There’s a federal law, the Electoral Count Act of 1887, that requires that states certify their election results “within 35 days of the election” in order for their votes in the Electoral College to count, Vladeck writes. In close elections, many states have their own laws that require recounts to determine a winner if, say, there’s a 1 percent difference between the candidates. That has to be done within that 35-day timeline, barring a legal challenge to extend the deadline.
And it’s important to remember that on election night, the numbers that the states are reporting aren’t final. Typically, they still have batches of absentee ballots and provisional ballots (those cast by voters whose eligibility to vote has to be confirmed after-the-fact) that need to be counted. Generally, the winner is clear enough that those ballots wouldn't make a difference. But in a really close election in a particular state, those ballots can be pivotal and a candidate can sue in state court to make sure that they’re counted (or not).
Not every state will matter
Because of the Electoral College, presidential candidates aren’t necessarily competing to win more states or the popular vote, they’re racing to get to 270 electoral votes. So even close races in some states won’t make a difference in the final outcome of a presidential campaign and pushing back on those results would be pretty meaningless.
Vladeck points again to the 2000 race, in which George W. Bush and Al Gore fought over the results in Florida even though the race was even closer in New Mexico. Florida had enough electoral votes to change the outcome, New Mexico didn't.
What happens if no one gets to 270?
Then it goes to the House, where each state (not each representative) gets one vote for president and whoever has the majority wins. Given the political divisions of the congressional delegations in purple states like Colorado, those could be some really fascinating back-room discussions. Thanks to the 12th Amendment, only the top three presidential candidates can be considered by the House.
Currently Republicans make up the majority of 33 delegations, Democrats control another 13, while four state delegations are evenly divided. However, it’s not the current Congress that would be casting their votes, as that responsibility would fall to the newly elected Congress.
The newly elected House take on electing the president and the Senate would vote on a vice president before January 20. But if they haven’t resolved things by then, the Senate could choose a VP first so the country wouldn’t be indefinitely leaderless while the House figures out who the president will be. In the Senate, they don’t have to vote by state; each senator would get his or her own vote.
This has actually happened three times in U.S. history, Vladeck notes, in the elections of 1800, 1824 and 1876. In 1800, the House chose Thomas Jefferson over Aaron Burr, after taking 36 different votes. John Quincy Adams was selected over Andrew Jackson in 1824. And in 1876, Congress declared Rutherford B. Hayes the winner in three states where the results had been disputed, making him president, even though he lost the popular vote by three percentage points and had been behind in the Electoral College count as well.
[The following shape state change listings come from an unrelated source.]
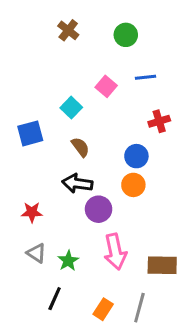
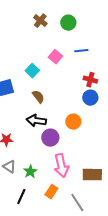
brown cross: (68, 30) -> (40, 21), moved
red cross: (159, 121) -> (90, 80), turned 32
blue circle: (136, 156) -> (90, 98), moved
gray line: (139, 308) -> (77, 203), turned -48
orange rectangle: (103, 309) -> (51, 192), moved

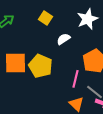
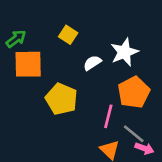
white star: (87, 19) -> (124, 52), moved
orange square: (15, 63) -> (28, 64), moved

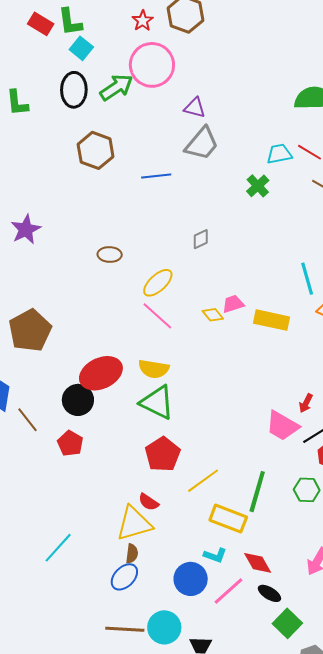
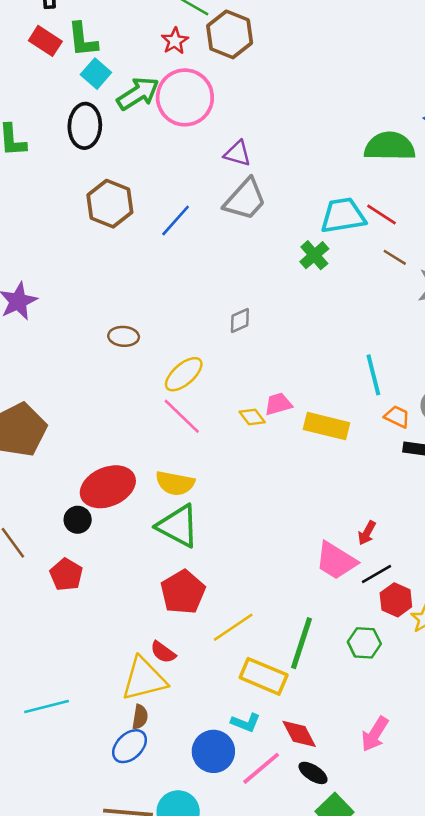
green arrow: (116, 87) -> (138, 94), moved
cyan trapezoid: (279, 154) -> (343, 216), size x1.4
blue line: (156, 176) -> (176, 221), moved, turned -44
black circle: (78, 400) -> (78, 520), size x0.7
cyan line: (58, 548) -> (47, 706), turned 32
What happens if there are still problems when all that is over?
Once the states have certified their results, ballots have been recounted, absentee and provisional ballots have been tallied and any court cases seeking recounts or throwing out ballots have been resolved, that’s pretty much the end of the ballgame — at least if you look back at U.S. history. A candidate who contests the results at that point “would be unprecedented in American history,” Vladeck writes.